Plains Prickly Pear, Hair-spine Cactus, Hairy Prickly Pear, Panhandle Prickly Pear, Starvation Prickly Pear, El Paso Prickly Pear, Grizzly-bear Prickly Pear, Navajo Bridge Prickly Pear
Opuntia arenaria, Opuntia erinacea var. rhodantha, Opuntia heacockiae, Opuntia heacockul, Opuntia missouriensis, Opuntia polyacantha var. arenaria, Opuntia rhodantha, Opuntia rutila, Tunas polyacantha
Opuntia polyacantha is a shrubby cactus with spiny oval green pads growing one atop the other. It grows up to 16 inches (40 cm) tall with a spread of 10 feet (3 m). The pads are up to 10 inches (25 cm) long and up to 7 inches (17.5 cm) wide. Areoles are tipped with woolly brown fibers and glochids. Many of the areoles have spines that vary in size and shape. Flowers are yellow to magenta, up to 1.6 inches (4 cm) in diameter, and appear in early summer.
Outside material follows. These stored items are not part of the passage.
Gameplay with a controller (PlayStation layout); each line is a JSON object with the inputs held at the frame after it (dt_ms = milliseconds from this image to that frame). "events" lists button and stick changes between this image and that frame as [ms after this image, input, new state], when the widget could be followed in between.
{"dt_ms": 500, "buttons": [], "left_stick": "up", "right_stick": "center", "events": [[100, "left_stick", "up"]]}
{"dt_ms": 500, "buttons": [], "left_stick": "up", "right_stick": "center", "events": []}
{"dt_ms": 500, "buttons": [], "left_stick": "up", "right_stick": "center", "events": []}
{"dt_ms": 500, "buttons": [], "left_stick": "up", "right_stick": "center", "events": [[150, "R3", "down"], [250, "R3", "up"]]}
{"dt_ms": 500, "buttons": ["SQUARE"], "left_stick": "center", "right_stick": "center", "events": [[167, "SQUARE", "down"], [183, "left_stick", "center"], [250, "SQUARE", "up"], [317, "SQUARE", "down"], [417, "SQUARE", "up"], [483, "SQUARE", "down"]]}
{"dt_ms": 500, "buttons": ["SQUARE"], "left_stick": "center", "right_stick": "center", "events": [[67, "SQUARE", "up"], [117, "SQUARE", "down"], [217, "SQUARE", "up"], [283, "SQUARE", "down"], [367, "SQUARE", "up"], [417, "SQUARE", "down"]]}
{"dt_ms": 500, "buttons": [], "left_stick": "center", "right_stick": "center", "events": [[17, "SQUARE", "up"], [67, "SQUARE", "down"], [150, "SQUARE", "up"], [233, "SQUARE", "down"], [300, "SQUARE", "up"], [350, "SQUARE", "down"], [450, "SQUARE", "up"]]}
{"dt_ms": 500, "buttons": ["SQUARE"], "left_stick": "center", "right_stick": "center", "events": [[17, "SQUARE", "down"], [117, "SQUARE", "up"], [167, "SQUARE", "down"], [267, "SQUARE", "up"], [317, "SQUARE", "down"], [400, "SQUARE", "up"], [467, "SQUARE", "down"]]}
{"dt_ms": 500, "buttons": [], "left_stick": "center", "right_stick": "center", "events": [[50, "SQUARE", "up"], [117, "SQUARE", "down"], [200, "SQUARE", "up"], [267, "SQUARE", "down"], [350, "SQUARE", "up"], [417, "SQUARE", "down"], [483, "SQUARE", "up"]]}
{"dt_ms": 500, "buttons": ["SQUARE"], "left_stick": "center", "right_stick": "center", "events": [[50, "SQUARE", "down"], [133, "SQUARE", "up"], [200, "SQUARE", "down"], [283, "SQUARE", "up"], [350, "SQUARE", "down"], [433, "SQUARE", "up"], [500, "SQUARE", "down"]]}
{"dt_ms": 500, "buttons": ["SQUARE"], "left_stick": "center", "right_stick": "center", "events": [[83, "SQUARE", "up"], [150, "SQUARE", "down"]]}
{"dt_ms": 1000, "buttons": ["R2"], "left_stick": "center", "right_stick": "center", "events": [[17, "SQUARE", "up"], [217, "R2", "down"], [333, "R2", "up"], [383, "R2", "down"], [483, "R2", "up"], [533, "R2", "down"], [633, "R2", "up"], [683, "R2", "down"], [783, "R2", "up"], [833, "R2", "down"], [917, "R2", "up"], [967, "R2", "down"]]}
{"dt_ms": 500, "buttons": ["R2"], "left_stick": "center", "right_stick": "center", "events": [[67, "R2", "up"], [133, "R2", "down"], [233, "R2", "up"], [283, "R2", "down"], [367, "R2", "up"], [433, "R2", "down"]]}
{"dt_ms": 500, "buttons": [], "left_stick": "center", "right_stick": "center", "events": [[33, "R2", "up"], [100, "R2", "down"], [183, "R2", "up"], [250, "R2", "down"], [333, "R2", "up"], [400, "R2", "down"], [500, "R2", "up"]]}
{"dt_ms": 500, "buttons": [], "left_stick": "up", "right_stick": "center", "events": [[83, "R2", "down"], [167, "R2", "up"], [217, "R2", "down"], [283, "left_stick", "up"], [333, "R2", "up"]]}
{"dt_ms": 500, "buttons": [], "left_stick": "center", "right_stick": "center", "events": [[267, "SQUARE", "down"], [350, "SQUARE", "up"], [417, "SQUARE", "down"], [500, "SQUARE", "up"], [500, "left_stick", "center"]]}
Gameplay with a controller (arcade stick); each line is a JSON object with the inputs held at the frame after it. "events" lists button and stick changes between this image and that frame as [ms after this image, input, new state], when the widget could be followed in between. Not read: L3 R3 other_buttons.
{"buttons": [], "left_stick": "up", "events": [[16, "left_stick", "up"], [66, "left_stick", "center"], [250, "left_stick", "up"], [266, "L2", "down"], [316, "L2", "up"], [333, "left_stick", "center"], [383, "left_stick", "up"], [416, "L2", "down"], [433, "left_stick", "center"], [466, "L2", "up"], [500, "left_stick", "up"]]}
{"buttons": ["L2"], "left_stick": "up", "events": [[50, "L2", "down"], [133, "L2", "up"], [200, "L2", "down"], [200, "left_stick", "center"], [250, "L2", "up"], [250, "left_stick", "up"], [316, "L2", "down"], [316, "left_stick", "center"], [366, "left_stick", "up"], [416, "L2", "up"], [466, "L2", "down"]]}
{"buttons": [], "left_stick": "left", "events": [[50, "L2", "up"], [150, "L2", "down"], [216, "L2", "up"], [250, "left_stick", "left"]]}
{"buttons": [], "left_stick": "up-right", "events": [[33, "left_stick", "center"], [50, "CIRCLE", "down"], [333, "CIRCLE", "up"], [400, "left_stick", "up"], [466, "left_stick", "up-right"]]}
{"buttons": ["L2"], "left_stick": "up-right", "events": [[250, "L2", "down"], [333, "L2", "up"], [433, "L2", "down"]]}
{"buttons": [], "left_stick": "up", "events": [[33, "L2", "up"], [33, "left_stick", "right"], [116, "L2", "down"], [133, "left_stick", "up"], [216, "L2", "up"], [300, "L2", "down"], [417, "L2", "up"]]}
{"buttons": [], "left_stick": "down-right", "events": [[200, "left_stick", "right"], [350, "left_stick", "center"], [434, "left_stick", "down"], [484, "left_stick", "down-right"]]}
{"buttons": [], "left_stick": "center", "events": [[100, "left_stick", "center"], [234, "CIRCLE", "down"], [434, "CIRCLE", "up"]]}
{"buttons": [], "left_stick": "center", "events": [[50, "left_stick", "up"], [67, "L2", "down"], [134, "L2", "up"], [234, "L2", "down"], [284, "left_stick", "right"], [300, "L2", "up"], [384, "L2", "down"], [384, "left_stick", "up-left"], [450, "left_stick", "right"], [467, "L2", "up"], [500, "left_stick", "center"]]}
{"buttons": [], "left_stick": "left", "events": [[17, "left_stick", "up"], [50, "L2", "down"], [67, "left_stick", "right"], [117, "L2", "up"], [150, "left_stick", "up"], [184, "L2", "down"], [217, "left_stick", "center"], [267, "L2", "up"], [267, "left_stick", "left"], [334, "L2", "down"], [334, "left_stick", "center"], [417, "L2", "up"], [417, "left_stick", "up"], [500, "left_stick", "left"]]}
Fruits are cylindrical, brownish, and have short, stout spines.
USDA hardiness zones 3b to 9b: from −40 °F (−40 °C) to 30 °F (−1.1 °C).
How to Grow and Care
Though the large variety of species within the Opuntia genus means different Prickly Pears may need slightly different care. All are desert cacti that need lots of sun, light, and very little water. So if you live in a hot, arid area, these plants can generally be planted outside, left alone, and enjoyed.
These cacti will grow just fine in a garden, but they can also be grown in pots. To repot, ensure the soil is dry, remove the pot and knock away the old soil. After treating any cuts with fungicide, place the cactus in a new pot and backfill it with potting soil. As with a new cutting, make sure not to water a newly repotting Prickly Pear for a brief period to avoid rotting its roots.
Opuntia can propagate either by cuttings or by seed. To propagate by cuttings, sever pads from a plant and let them dry so that the wounds heal. Then place the plants in dry soil and refrain from watering them until they begin to grow to avoid rotting them.